Health officials were not immediately available to comment, but the cut could impinge on services if the system is not able to replace it with revenue from Obamacare and other programs.
The county chief said her budget includes $32.6 million in personnel cuts, including trims in the sheriff's office that will stem from shuttering three buildings on the jail campus.
With the jail population now at its lowest level since 1991, "it is logical and fiscally responsible to reduce the number of divisions at the jail."
The county's overall employee headcount would drop 1.2 percent—to 23,419 in 2016 from 23,706 in 2015—under the spending plan, "largely by eliminating vacancies, but also with some layoffs."
Sheriff Tom Dart's office did not immediately respond to requests for comment, but he is believed to back the reductions.
Preckwinkle said she also wants to consolidate the county's two general warehouses into one, and hopes to lease for private use an additional 75,000 square feet at the county-owned building at 69 W. Washington St.

----------------------------------------

Print the part of the county budget text between "Sheriff Tom Dart's" and "W. Washington St.", inclusive.

**DATA:**
----------------------------------------

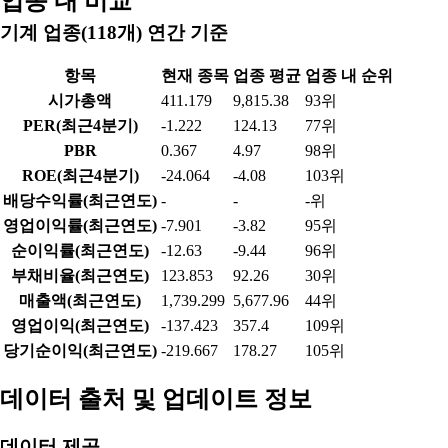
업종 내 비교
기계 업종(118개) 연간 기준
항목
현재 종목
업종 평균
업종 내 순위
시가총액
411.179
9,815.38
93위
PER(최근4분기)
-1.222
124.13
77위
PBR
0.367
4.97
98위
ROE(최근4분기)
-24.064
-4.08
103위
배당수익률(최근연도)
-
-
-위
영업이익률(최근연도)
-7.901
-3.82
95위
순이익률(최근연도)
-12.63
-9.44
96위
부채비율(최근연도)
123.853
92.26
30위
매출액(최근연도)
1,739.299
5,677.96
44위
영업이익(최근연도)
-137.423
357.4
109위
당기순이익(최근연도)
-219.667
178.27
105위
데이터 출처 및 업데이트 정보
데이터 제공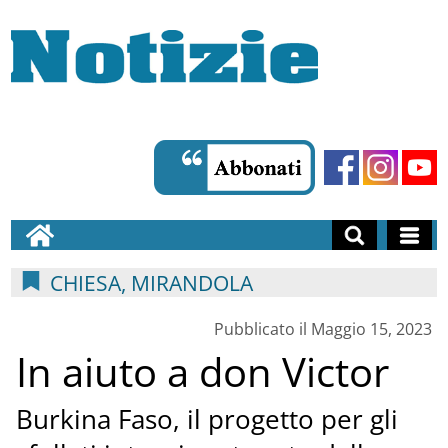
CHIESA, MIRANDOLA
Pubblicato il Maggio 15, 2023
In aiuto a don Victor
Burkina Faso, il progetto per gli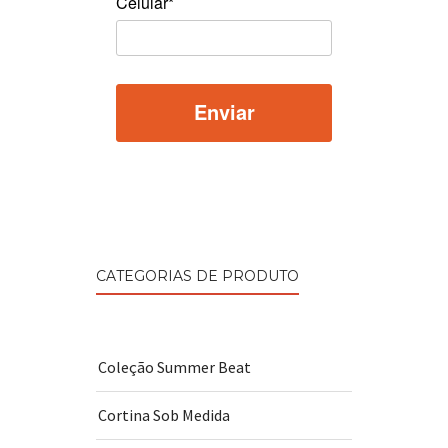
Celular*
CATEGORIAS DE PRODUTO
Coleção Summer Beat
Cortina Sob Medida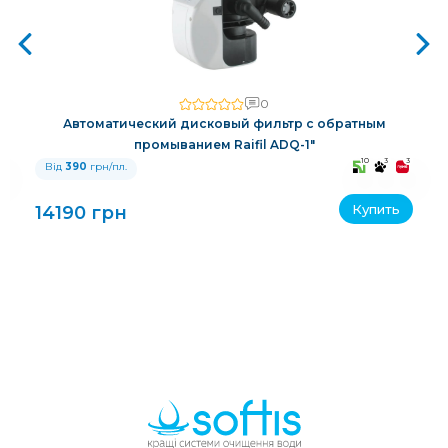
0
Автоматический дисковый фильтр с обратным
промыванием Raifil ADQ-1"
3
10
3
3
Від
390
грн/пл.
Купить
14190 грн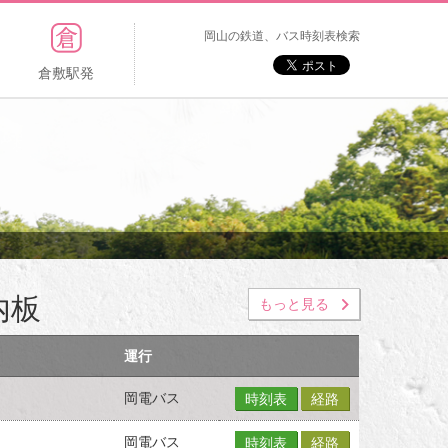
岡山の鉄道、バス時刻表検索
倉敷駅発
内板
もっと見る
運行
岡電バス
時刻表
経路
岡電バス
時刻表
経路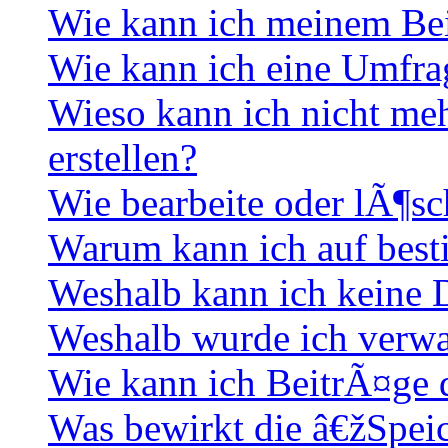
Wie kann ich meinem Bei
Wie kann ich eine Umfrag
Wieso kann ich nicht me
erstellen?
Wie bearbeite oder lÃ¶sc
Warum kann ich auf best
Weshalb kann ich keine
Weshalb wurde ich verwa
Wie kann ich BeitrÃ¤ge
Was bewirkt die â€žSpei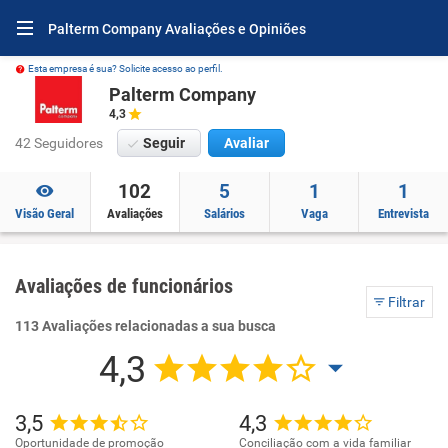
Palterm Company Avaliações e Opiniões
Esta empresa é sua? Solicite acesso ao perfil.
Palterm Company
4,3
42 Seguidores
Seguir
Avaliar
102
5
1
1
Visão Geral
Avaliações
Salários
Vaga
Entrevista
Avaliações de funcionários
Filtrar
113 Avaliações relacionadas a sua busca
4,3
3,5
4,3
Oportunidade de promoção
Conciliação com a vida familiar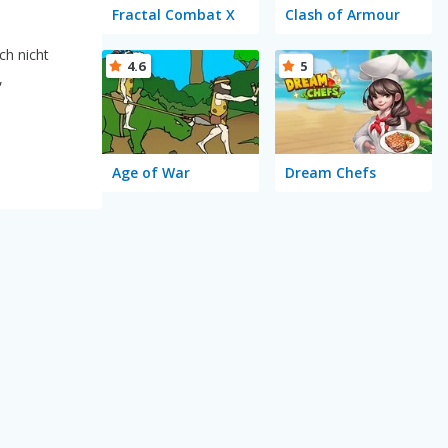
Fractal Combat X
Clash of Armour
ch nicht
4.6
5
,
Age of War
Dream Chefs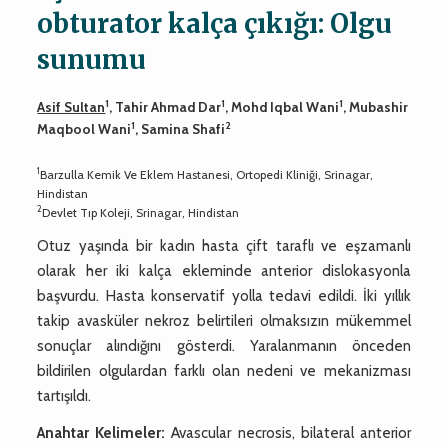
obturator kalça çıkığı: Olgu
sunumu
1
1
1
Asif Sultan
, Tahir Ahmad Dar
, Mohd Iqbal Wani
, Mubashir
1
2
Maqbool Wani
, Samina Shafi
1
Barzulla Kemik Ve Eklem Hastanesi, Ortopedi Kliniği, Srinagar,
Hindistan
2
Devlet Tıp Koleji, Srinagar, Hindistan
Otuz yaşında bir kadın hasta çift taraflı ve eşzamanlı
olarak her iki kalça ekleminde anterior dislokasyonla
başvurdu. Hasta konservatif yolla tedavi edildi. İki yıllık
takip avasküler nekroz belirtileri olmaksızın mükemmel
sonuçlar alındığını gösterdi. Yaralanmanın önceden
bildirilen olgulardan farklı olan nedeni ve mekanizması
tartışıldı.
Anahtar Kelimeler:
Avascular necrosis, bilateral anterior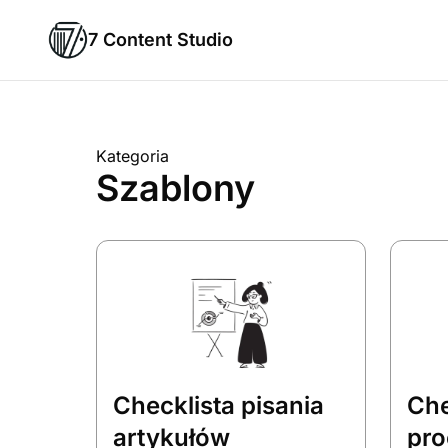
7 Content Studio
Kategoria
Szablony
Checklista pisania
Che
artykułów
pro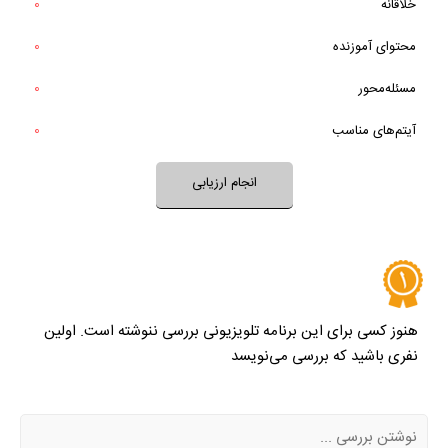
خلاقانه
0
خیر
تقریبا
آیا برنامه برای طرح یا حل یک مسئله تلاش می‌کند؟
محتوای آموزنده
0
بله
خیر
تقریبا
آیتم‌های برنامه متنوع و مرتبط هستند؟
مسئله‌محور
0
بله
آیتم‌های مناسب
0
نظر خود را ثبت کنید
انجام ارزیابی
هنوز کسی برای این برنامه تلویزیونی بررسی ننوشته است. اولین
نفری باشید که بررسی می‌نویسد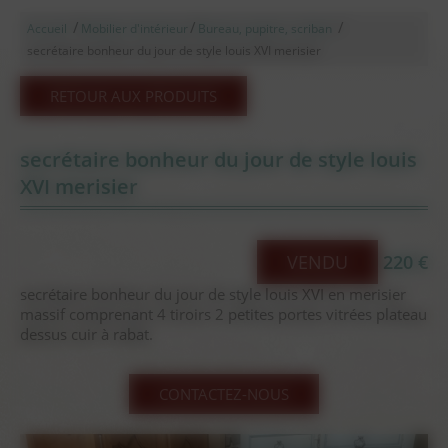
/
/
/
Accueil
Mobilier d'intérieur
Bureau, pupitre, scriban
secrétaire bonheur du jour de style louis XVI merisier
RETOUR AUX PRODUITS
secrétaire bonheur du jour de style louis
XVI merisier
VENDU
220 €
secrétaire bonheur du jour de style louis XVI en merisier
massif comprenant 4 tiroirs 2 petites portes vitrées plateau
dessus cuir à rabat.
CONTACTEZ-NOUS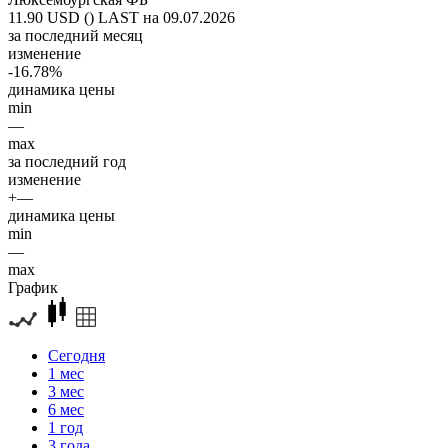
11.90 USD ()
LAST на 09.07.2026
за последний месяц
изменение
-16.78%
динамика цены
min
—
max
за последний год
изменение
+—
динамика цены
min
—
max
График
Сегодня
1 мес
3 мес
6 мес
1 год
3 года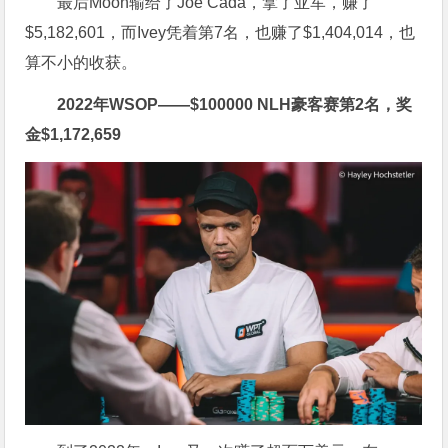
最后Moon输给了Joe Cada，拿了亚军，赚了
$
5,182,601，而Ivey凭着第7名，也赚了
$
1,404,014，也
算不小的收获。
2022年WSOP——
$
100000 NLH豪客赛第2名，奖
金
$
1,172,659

----------------------------------------

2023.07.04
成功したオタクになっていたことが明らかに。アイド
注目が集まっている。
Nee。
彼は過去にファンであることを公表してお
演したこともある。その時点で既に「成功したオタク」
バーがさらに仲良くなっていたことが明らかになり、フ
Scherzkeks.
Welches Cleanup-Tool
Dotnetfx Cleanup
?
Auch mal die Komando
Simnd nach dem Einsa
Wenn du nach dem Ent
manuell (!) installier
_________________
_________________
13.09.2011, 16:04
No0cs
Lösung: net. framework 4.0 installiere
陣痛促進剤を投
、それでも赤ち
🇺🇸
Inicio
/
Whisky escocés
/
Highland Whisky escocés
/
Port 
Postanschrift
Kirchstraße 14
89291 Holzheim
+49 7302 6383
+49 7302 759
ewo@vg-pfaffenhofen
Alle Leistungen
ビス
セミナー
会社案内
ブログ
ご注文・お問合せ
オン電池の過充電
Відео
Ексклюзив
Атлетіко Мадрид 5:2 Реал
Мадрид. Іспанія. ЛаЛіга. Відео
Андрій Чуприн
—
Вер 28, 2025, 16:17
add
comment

----------------------------------------

**EXERCISE OUTPUT:**
Sheriff Tom Dart's office did not immediately respond to requests for comment, but he is believed to back the reductions.
Preckwinkle said she also wants to consolidate the county's two general warehouses into one, and hopes to lease for private use an additional 75,000 square feet at the county-owned building at 69 W. Washington St.